| | Why is that when someone discusses an unpopular view, it invariably leads to exile? Objectivist sites are so tiresome in that regard. Rich was a nice guy who contributed some good stuff. He has been around here long enough that he should have been given the benefit of the doubt not tarred and feathered. Of course all ideas are not equal, everyone here knows that, but neither is ability which many forget. Ideas are either right or wrong and can be debated. Dismissing someone because certain ideas are 'offensive' is subjectivism of the worst sort. There is no right to not be offended, that is absurd on its face. To take offense is a personal decision, one chooses to be offended . . . or not.
Rich didn't suggest specific forms of activism. He suggested a complete surrender to irrationality by claiming we shouldn't bring up the fact that religion and faith are not based on reason. I personally did not find Rich irrational or willing to surrender to the irrational, and so what if he did. If an accurate representation of Objectivism is a requirement for posting here 90% of the membership should be run off, and the remaining 10% would still be louts by ARI's standards.
Religion and God
Rand did not excoriate God, she attacked religion. Much of what Rich was trying to say, is better explained by Rand in her introduction to the Fountainhead, i.e. "the difficulty with discussions of the spiritual is the undefined prejudicial concepts involved." She tell us, "[repeating for emphasis]…I said that religious abstractions are the product of man’s mind, not of supernatural revelation". Rand's quote reminds us that it is incorrect to dismiss religious abstractions as purely mystical or as a hallucinations of the mind. She chose to focus on faith v. reason and to attack the concept of altruism, brilliantly recognizing that it was the root cause of collectivism. She attacks religion, not some retired clockmaker. She like the Deists of the Enlightenment simply ignores ‘him’ as irrelevant. She has nothing but praise for the Deists of the Enlightenment and for those who founded this nation
But it does me no injury for my neighbor to say there are twenty gods or no God.
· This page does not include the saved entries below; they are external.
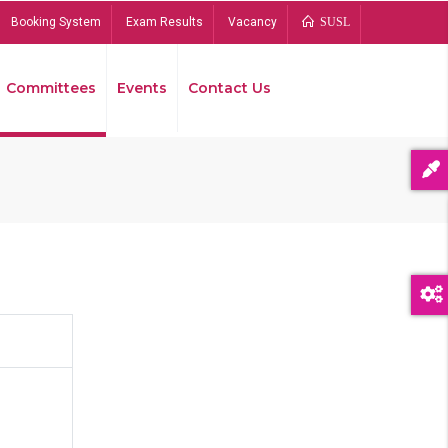
Booking System
Exam Results
Vacancy
SUSL
Committees
Events
Contact Us
Bread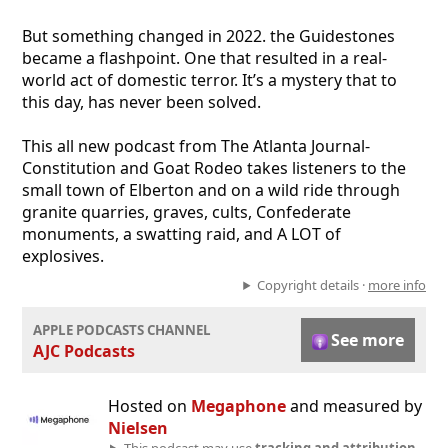
But something changed in 2022. the Guidestones
became a flashpoint. One that resulted in a real-
world act of domestic terror. It’s a mystery that to
this day, has never been solved.
This all new podcast from The Atlanta Journal-
Constitution and Goat Rodeo takes listeners to the
small town of Elberton and on a wild ride through
granite quarries, graves, cults, Confederate
monuments, a swatting raid, and A LOT of
explosives.
Copyright details ·
more info
APPLE PODCASTS CHANNEL
See more
AJC Podcasts
Hosted on
Megaphone
and measured by
Nielsen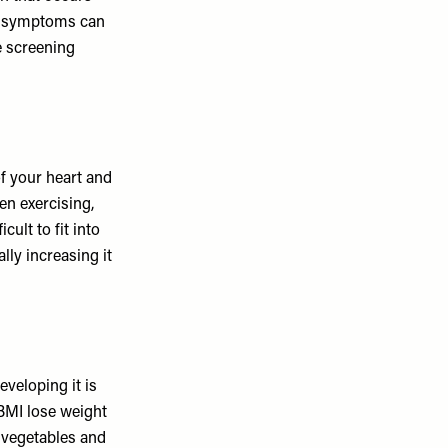
es symptoms can
e screening
f your heart and
en exercising,
ult to fit into
lly increasing it
eveloping it is
 BMI lose weight
f vegetables and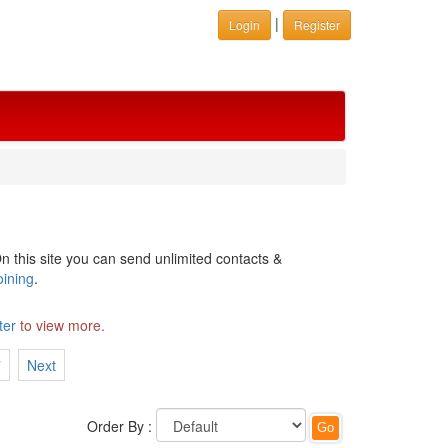
|
Login
Register
n this site you can send unlimited contacts &
oining
.
ter
to view more.
7
Next
Order By :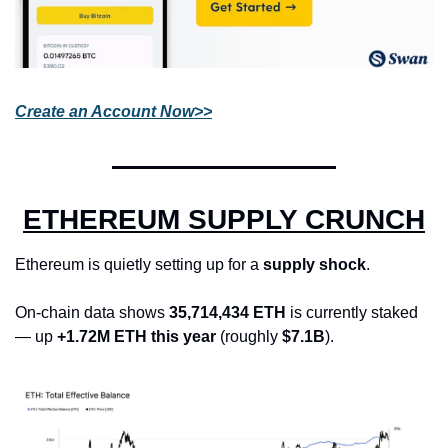
Create an Account Now>>
ETHEREUM SUPPLY CRUNCH
Ethereum is quietly setting up for a 
supply shock
.
On-chain data shows 
35,714,434 ETH
 is currently staked 
— up 
+1.72M ETH this year
 (roughly 
$7.1B
).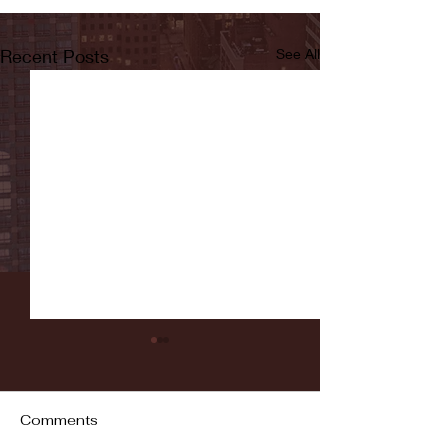
Recent Posts
See All
Comments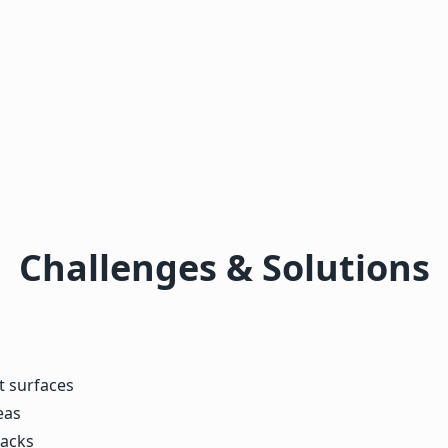
Challenges & Solutions
t surfaces
eas
racks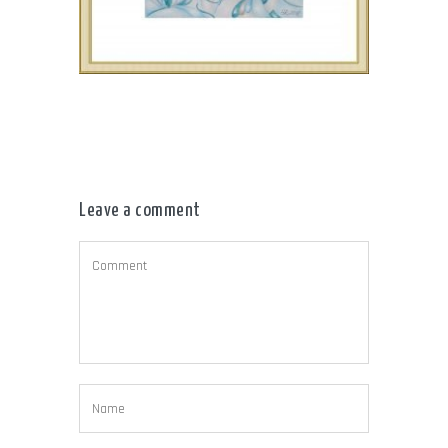
Leave a comment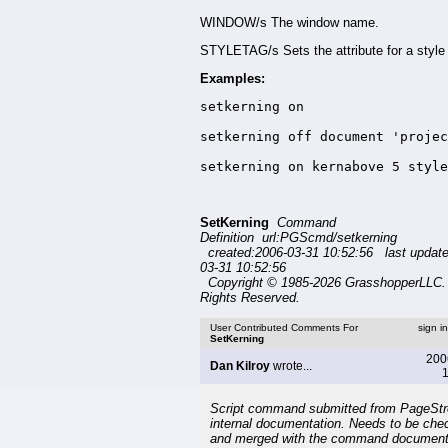
WINDOW/s The window name.
STYLETAG/s Sets the attribute for a style 
Examples:
setkerning on

setkerning off document 'projec
setkerning on kernabove 5 style
SetKerning
Command
Definition url:PGScmd/setkerning
created:2006-03-31 10:52:56 last updat
03-31 10:52:56
Copyright © 1985-2026 GrasshopperLLC. 
Rights Reserved.
User Contributed Comments For
sign i
SetKerning
200
Dan Kilroy
wrote...
1
Script command submitted from PageSt
internal documentation. Needs to be che
and merged with the command document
It neither picks my pocket nor breaks my leg. -Thomas Jefferson, Notes on Virginia, 1782. Leonard Peikoff in commenting on America’s founding notes, "The leaders of the American Enlightenment did not reject the idea of the supernatural completely; characteristically, they were deists, who believed that God exists as nature's remote, impersonal creator, and as the original source of natural law; but, they held, having performed these functions, God thereafter retires into the role of a passive, disinterested spectator ..." In terms of activism, i.e. connecting with the over 90% of the people in this country and this world who are religious, take notice that Deism is not too far removed from the Objectivist’s belief in reality as the final arbiter, the personification of ‘nature’ and in a benevolent universe.
Ethics
When Nietzsche wrote "God is dead", "God" represented the shared culture which had once been the defining and uniting characteristic of European civilization. Nietzsche was concerned that the acceptance of the God’s death would mean the end of accepted standards of morality and of purpose; that without accepted faith based standards, society would be threatened by nihilism. A cursory glance at today’s Europe shows us how prescient that was. Young minds are filled with the ‘wisdom’ of Jacques Derrida and Umberto Eco who tell us that firmly held convictions and clear visions of the truth are ‘worthless hallucinations of the mind’, and that ‘truth and fact are judgmental’. Eco perfects his villainy with "The Enlightenment, the Age of Reason, is seen [should be viewed] as the beginning of modern depravity."
The founders, too, feared that banishing religion from the public square would result in an absence of ethics or in SOLO’s vernacular ‘pomo wanking’. George Washington noted, "Let us with caution indulge the supposition, that morality can be maintained without religions." Washington was implying what Rand observes when she notes in her journal,
"Men’s intellectual capacities have always been so unequal, that to the thinkers, the majority of their brothers have probably always seemed sub-human. And some men may still be, for all the evidence of their rationality, or lack of it." Objectivists rightly argue that Ethics do not depend upon a belief in God, but the few who truly understand the philosophy of Ayn Rand are highly intelligent and not the average man on the street. The ordinary man is not capable of studying Epistemology in order to come to an understanding of what Ethics are proper for man. To the average man, religion and ethics are synonymous; freedom from God equates to freedom from morality, and they act accordingly. Those who are militantly godless, as opposed to those who treat God as irrelevant, suffer from unintended consequence. Their approach results in a vacuum invariably filled by post modernism, i.e., a society without values.